Police will on Thursday ask a Bergen to allow them to keep the man under arrest for four weeks in the first custody hearing.  It is unclear whether the man will be able to attend. 
 
The man mounted his attack shortly after entering the Valdres Express bus, and is accused of killing the bus driver, Arve Haug Bagn (55) and Margaret Molland Sanden, a 19-year-old biotechnology student at the Oslo and Akerhus University College of Applied Sciences. The third victim,  a Swedish man in his 50s, has not been named. 
 
The asylum seeker was due to be deported to Spain on Tuesday, the day after his attack. 
 
South Sudan's ambassador to Norway, Bol Wek Agoth, said the man claimed to be from the Mayom district of South Sudan's Unity State. 
 
"This is a very tragic and painful incident.

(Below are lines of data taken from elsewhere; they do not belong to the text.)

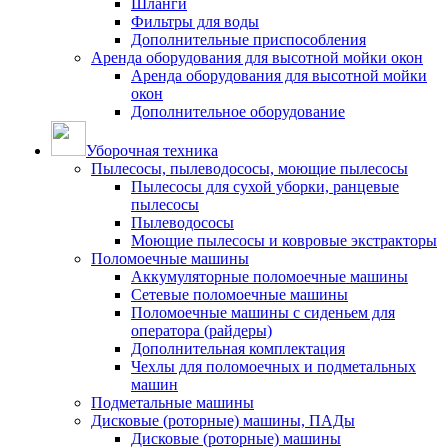
Шланги
Фильтры для воды
Дополнительные приспособления
Аренда оборудования для высотной мойки окон
Аренда оборудования для высотной мойки
окон
Дополнительное оборудование
Уборочная техника
Пылесосы, пылеводососы, моющие пылесосы
Пылесосы для сухой уборки, ранцевые
пылесосы
Пылеводососы
Моющие пылесосы и ковровые экстракторы
Поломоечные машины
Аккумуляторные поломоечные машины
Сетевые поломоечные машины
Поломоечные машины с сиденьем для
оператора (райдеры)
Дополнительная комплектация
Чехлы для поломоечных и подметальных
машин
Подметальные машины
Дисковые (роторные) машины, ПАДы
Дисковые (роторные) машины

My thoughts go first to those who have been affected and who are left with a great sadness at having lost loved ones," he said. 
 
Norwegian Prime Minister Erna Solberg on Wednesday confirmed that her government will set up a network of special centres for rejected asylum seekers, who she said were "disruptive". 
 
"Those who have received a rejection of their application and are awaiting deportation, are more mentally unstable because they have been rejected," she told VG. "It is difficult to put people people who have been rejected together with those who have not been rejected."